By G.D. Maxwell
At first, I thought my pocket was being picked.
The Remembrance Day crowd around the Cenotaph had been like crowds at so many Whistler gatherings. There were the Usual Suspects, faces familiar from town meetings, public hearings, fundraisers, volunteer efforts. It’s dangerous to call them activists in an age when ownership of a word so broad has been co-opted by a group with interests so narrow but activists they are; they make this town work and work better.
The Politicians were there, mostly, some officially, others for the same solemn reasons the rest of us turned out. Children were there, spurred on by parents and teachers who believe well-rounded necessarily includes connections to great sacrifices made in the distant past and hopeful lessons for a more peaceful future. The Wreath Layers, Singers, Mounties and Organizers were there, balancing their own personal thoughts of remembrance with their programmed duties. The Strangers, some in town for meetings, some for holidays, some drawn by a crowd, added an element of shared unknown to the celebration.
In such a crowd, even a reverential crowd, being jostled is just part of the experience, especially as the formal event ended and people milled, not wanting to dart back to whatever it was they were doing before stopping to remember. Old friends unseen for months needed greeting, dogs and children had to tap off energy built up through inactivity. But this wasn’t an inattentive bump, someone’s hand was in my pocket.

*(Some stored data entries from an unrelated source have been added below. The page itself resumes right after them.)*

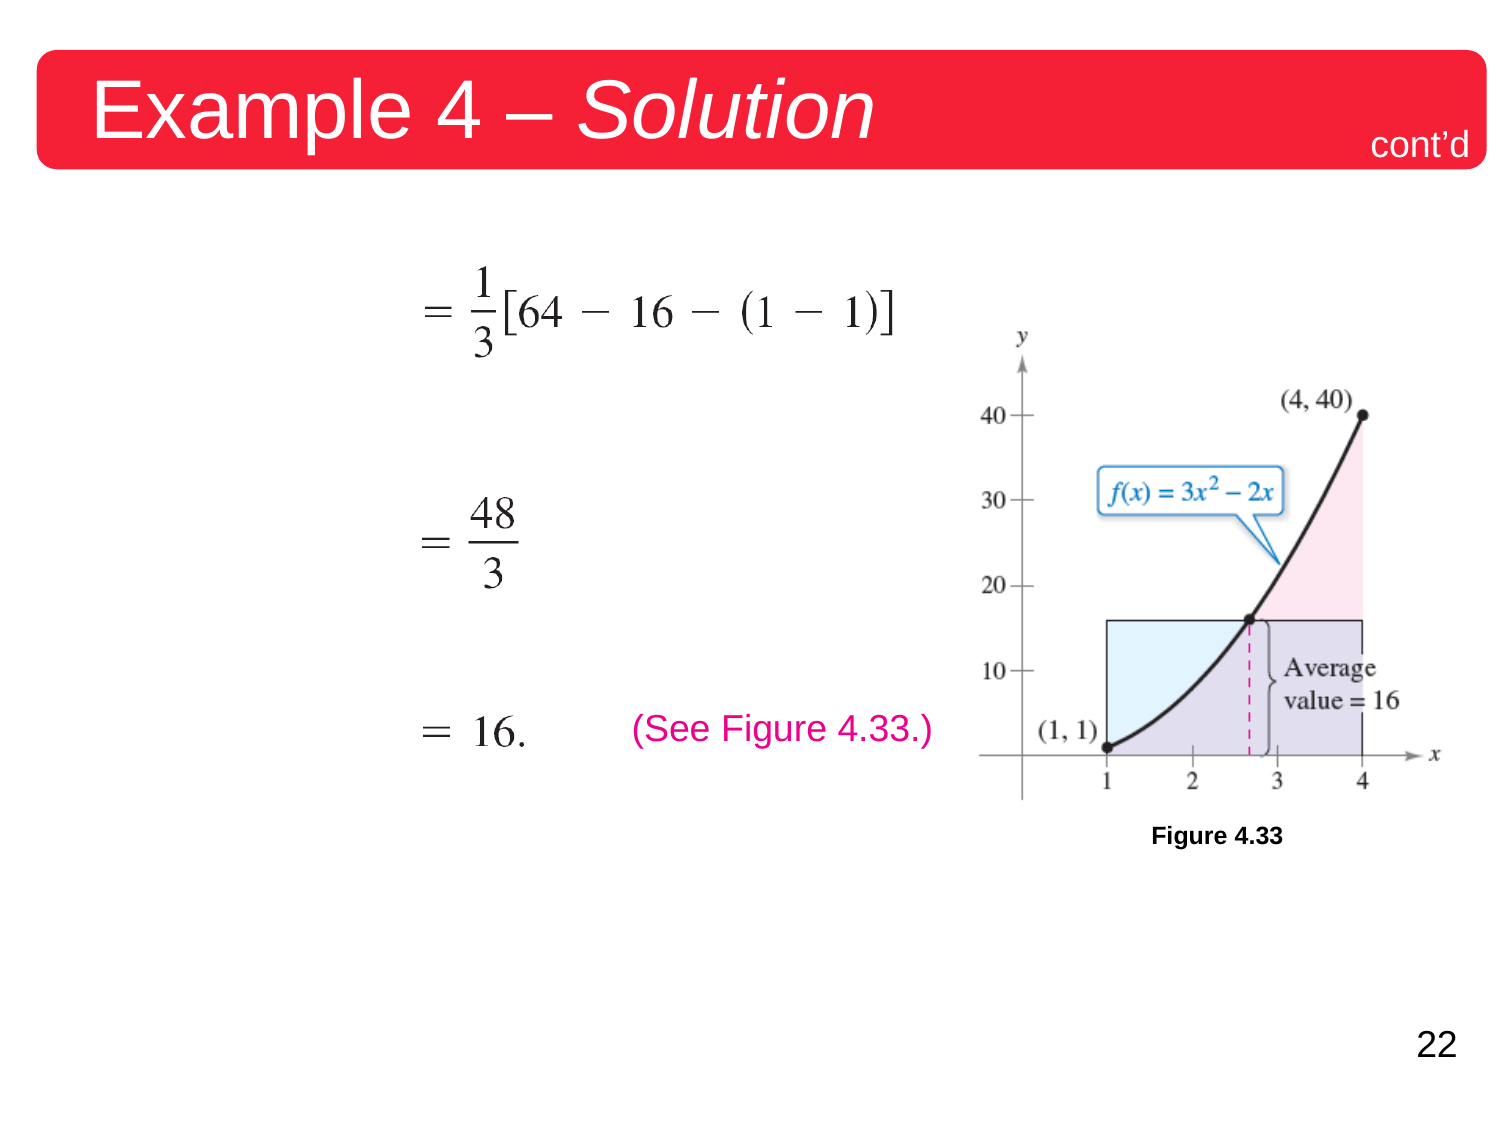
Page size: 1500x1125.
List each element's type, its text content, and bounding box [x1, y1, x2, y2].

title Example 4 – Solution [75, 52, 1425, 158]
picture [415, 493, 524, 593]
text_box cont’d [1349, 112, 1485, 173]
text_box (See Figure 4.33.) [616, 696, 949, 757]
text_box Figure 4.33 [1136, 814, 1299, 857]
picture [959, 316, 1451, 805]
picture [417, 703, 529, 754]
picture [423, 262, 897, 362]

I grabbed a wrist and spun around. "What the…."
"Just seein’ if you had a smoke in there, Dude."
"You know I don’t smoke, J.J. And I can assure you there ain’t no beer in there either."
Generally, encounters with J.J. Geddyup only involved a metaphorical hand in the pocket. The cost of bumping into J.J. is always a couple of beers and not infrequently breakfast, lunch or dinner, depending on when he pops up, or, heaven forbid, more than one meal if I’m too addled to come up with a good excuse to shake him.

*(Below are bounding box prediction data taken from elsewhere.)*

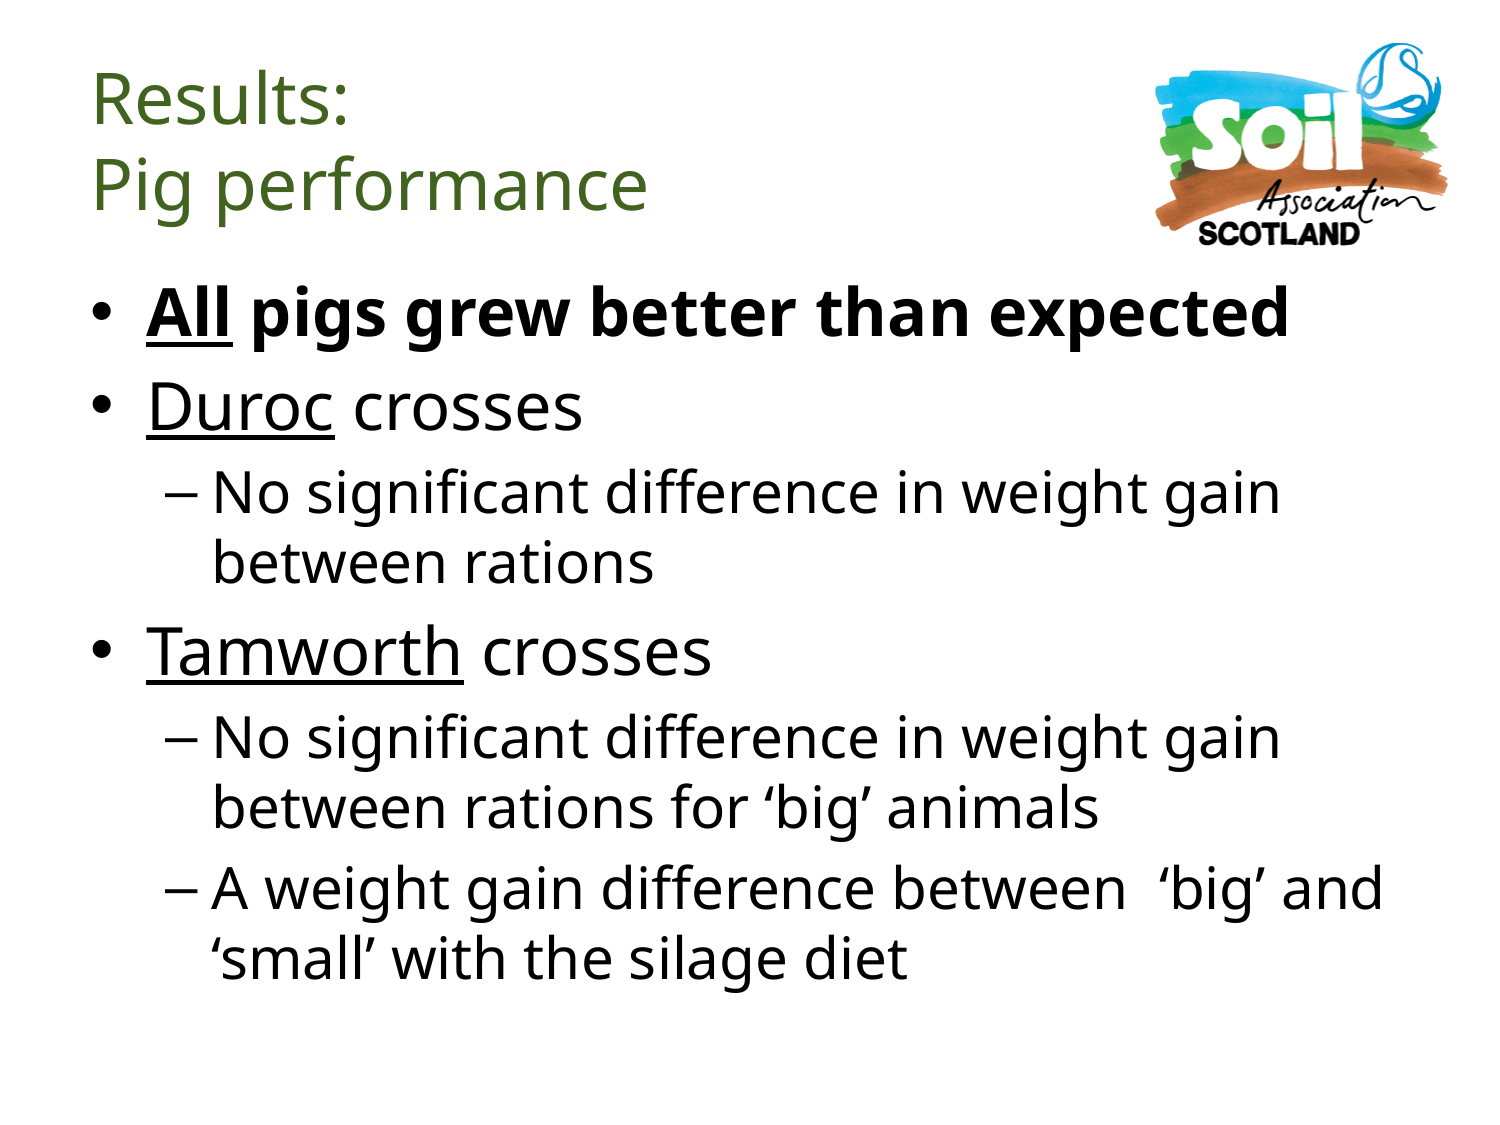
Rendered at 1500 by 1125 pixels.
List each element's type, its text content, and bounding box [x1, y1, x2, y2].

picture [1134, 36, 1466, 252]
title Results: Pig performance [75, 45, 1129, 233]
list All pigs grew better than expected Duroc crosses No significant difference in weight gain between rations Tamworth crosses No significant difference in weight gain between rations for ‘big’ animals A weight gain difference between ‘big’ and ‘small’ with the silage diet [75, 262, 1424, 1106]
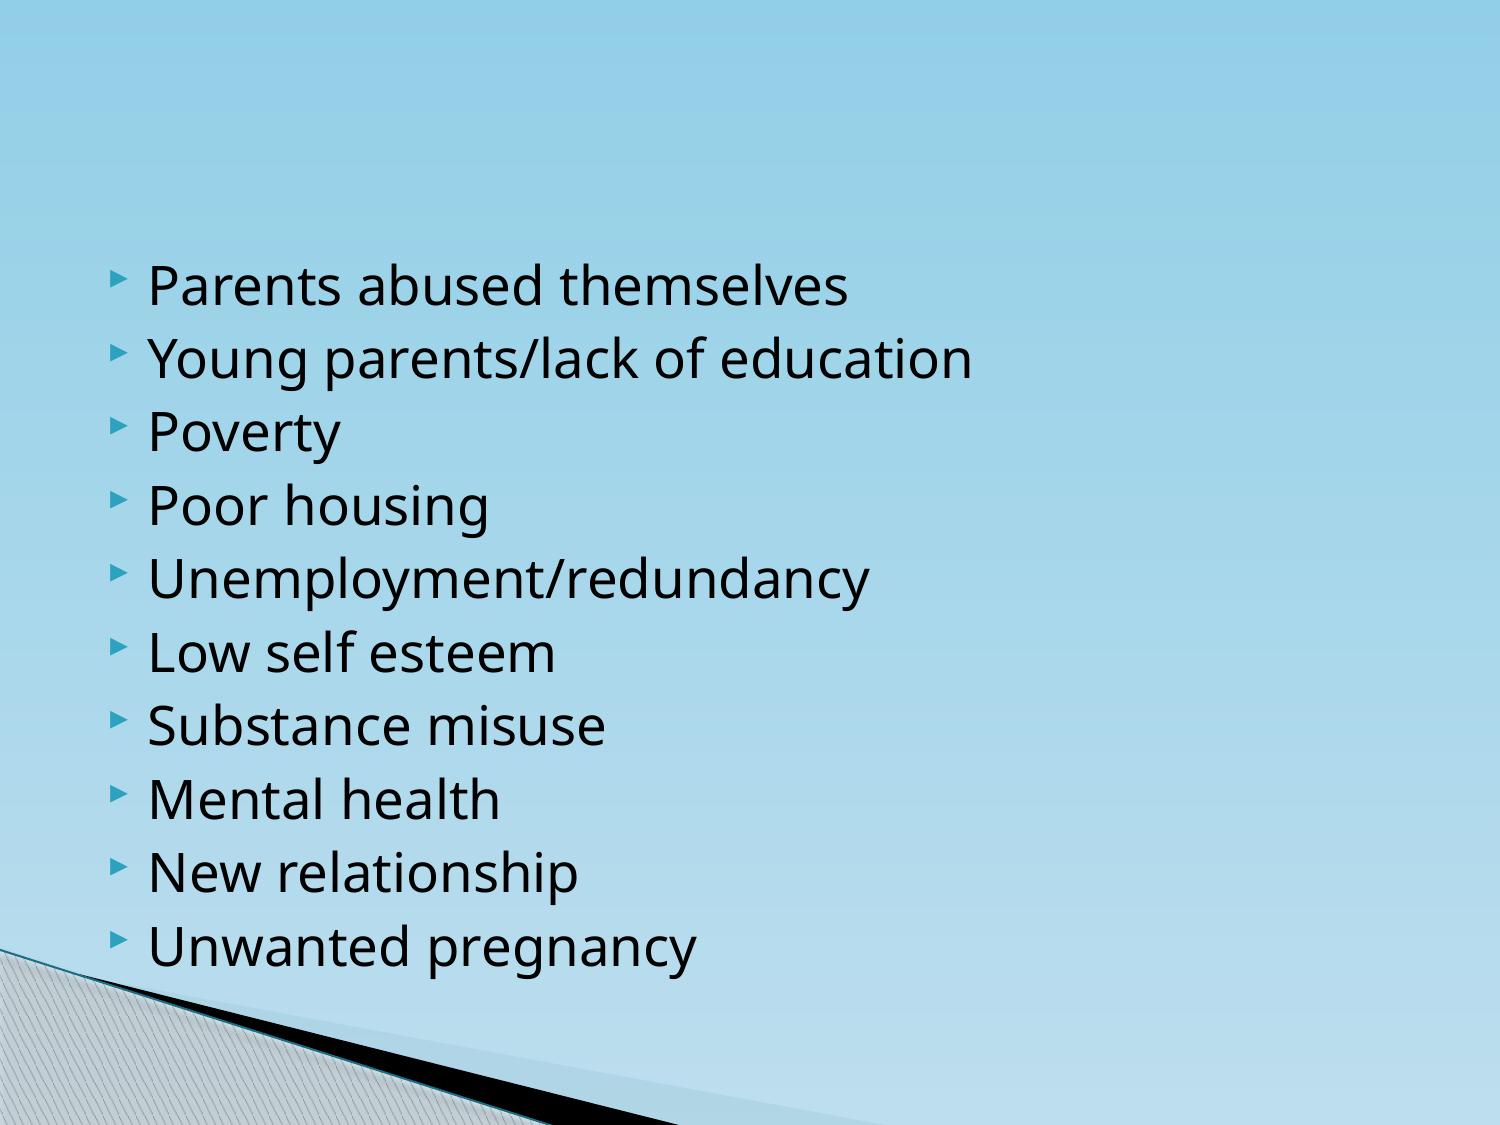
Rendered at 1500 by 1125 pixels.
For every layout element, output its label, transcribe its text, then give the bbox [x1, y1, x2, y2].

Whistler’s only private eye for years and, as he’s unnecessarily proud of pointing out, the only one in town who fits the seedy picture movies paint of the profession, J.J. belongs to the genus Fringe Character. His Re-Use-It, Descente coach’s overcoat, tattered and frayed, seems to stick out more than it used to when Whistler was still a town where hard-core skiers’ gear was held together with duct tape and ty-raps. He still puffs furiously on Gauloise Blues or whatever he can bum, infecting those around him with repeated, rasping coughs. And his voice still sounds like cement and gravel grinding in a mixer, awaiting water to calm things down. J.J. might just be, as hard as it is to believe, the perfect person to bump into after a Remembrance Day ceremony.